## What you will do
Can you lay out every one of the following lines as a Markdown table with the columns "No." and "Line", numbering the rows and leaving out any blank lines?

## Input
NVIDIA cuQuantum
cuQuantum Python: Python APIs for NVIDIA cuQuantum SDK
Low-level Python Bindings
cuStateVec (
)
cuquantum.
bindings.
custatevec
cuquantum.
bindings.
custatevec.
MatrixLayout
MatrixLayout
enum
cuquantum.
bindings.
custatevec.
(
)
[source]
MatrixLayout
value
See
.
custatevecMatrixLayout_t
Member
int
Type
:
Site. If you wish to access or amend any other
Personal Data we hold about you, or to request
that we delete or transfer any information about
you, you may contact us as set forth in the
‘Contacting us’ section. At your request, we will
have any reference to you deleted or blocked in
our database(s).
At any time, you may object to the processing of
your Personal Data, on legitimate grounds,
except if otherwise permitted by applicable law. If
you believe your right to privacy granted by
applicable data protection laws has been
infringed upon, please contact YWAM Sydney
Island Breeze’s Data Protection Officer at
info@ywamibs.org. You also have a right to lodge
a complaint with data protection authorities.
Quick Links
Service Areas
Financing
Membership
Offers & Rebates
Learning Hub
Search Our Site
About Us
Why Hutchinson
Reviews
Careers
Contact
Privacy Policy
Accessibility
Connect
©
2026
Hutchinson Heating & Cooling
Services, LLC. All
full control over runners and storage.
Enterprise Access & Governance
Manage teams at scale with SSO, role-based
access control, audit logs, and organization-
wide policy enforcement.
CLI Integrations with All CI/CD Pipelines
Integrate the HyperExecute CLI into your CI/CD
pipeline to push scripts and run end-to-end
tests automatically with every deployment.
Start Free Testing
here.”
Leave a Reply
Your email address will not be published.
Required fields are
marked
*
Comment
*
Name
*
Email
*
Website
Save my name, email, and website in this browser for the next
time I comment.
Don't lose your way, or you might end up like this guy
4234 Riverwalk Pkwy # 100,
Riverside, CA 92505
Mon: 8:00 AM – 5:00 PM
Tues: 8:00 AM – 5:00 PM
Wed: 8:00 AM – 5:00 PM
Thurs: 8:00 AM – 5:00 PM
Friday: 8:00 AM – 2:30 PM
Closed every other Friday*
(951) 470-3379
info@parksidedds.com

## Result of this task
| No. | Line |
|---|---|
| 1 | NVIDIA cuQuantum |
| 2 | cuQuantum Python: Python APIs for NVIDIA cuQuantum SDK |
| 3 | Low-level Python Bindings |
| 4 | cuStateVec ( |
| 5 | ) |
| 6 | cuquantum. |
| 7 | bindings. |
| 8 | custatevec |
| 9 | cuquantum. |
| 10 | bindings. |
| 11 | custatevec. |
| 12 | MatrixLayout |
| 13 | MatrixLayout |
| 14 | enum |
| 15 | cuquantum. |
| 16 | bindings. |
| 17 | custatevec. |
| 18 | ( |
| 19 | ) |
| 20 | [source] |
| 21 | MatrixLayout |
| 22 | value |
| 23 | See |
| 24 | . |
| 25 | custatevecMatrixLayout_t |
| 26 | Member |
| 27 | int |
| 28 | Type |
| 29 | : |
| 30 | Site. If you wish to access or amend any other |
| 31 | Personal Data we hold about you, or to request |
| 32 | that we delete or transfer any information about |
| 33 | you, you may contact us as set forth in the |
| 34 | ‘Contacting us’ section. At your request, we will |
| 35 | have any reference to you deleted or blocked in |
| 36 | our database(s). |
| 37 | At any time, you may object to the processing of |
| 38 | your Personal Data, on legitimate grounds, |
| 39 | except if otherwise permitted by applicable law. If |
| 40 | you believe your right to privacy granted by |
| 41 | applicable data protection laws has been |
| 42 | infringed upon, please contact YWAM Sydney |
| 43 | Island Breeze’s Data Protection Officer at |
| 44 | info@ywamibs.org. You also have a right to lodge |
| 45 | a complaint with data protection authorities. |
| 46 | Quick Links |
| 47 | Service Areas |
| 48 | Financing |
| 49 | Membership |
| 50 | Offers & Rebates |
| 51 | Learning Hub |
| 52 | Search Our Site |
| 53 | About Us |
| 54 | Why Hutchinson |
| 55 | Reviews |
| 56 | Careers |
| 57 | Contact |
| 58 | Privacy Policy |
| 59 | Accessibility |
| 60 | Connect |
| 61 | © |
| 62 | 2026 |
| 63 | Hutchinson Heating & Cooling |
| 64 | Services, LLC. All |
| 65 | full control over runners and storage. |
| 66 | Enterprise Access & Governance |
| 67 | Manage teams at scale with SSO, role-based |
| 68 | access control, audit logs, and organization- |
| 69 | wide policy enforcement. |
| 70 | CLI Integrations with All CI/CD Pipelines |
| 71 | Integrate the HyperExecute CLI into your CI/CD |
| 72 | pipeline to push scripts and run end-to-end |
| 73 | tests automatically with every deployment. |
| 74 | Start Free Testing |
| 75 | here.” |
| 76 | Leave a Reply |
| 77 | Your email address will not be published. |
| 78 | Required fields are |
| 79 | marked |
| 80 | * |
| 81 | Comment |
| 82 | * |
| 83 | Name |
| 84 | * |
| 85 | Email |
| 86 | * |
| 87 | Website |
| 88 | Save my name, email, and website in this browser for the next |
| 89 | time I comment. |
| 90 | Don't lose your way, or you might end up like this guy |
| 91 | 4234 Riverwalk Pkwy # 100, |
| 92 | Riverside, CA 92505 |
| 93 | Mon: 8:00 AM – 5:00 PM |
| 94 | Tues: 8:00 AM – 5:00 PM |
| 95 | Wed: 8:00 AM – 5:00 PM |
| 96 | Thurs: 8:00 AM – 5:00 PM |
| 97 | Friday: 8:00 AM – 2:30 PM |
| 98 | Closed every other Friday* |
| 99 | (951) 470-3379 |
| 100 | info@parksidedds.com |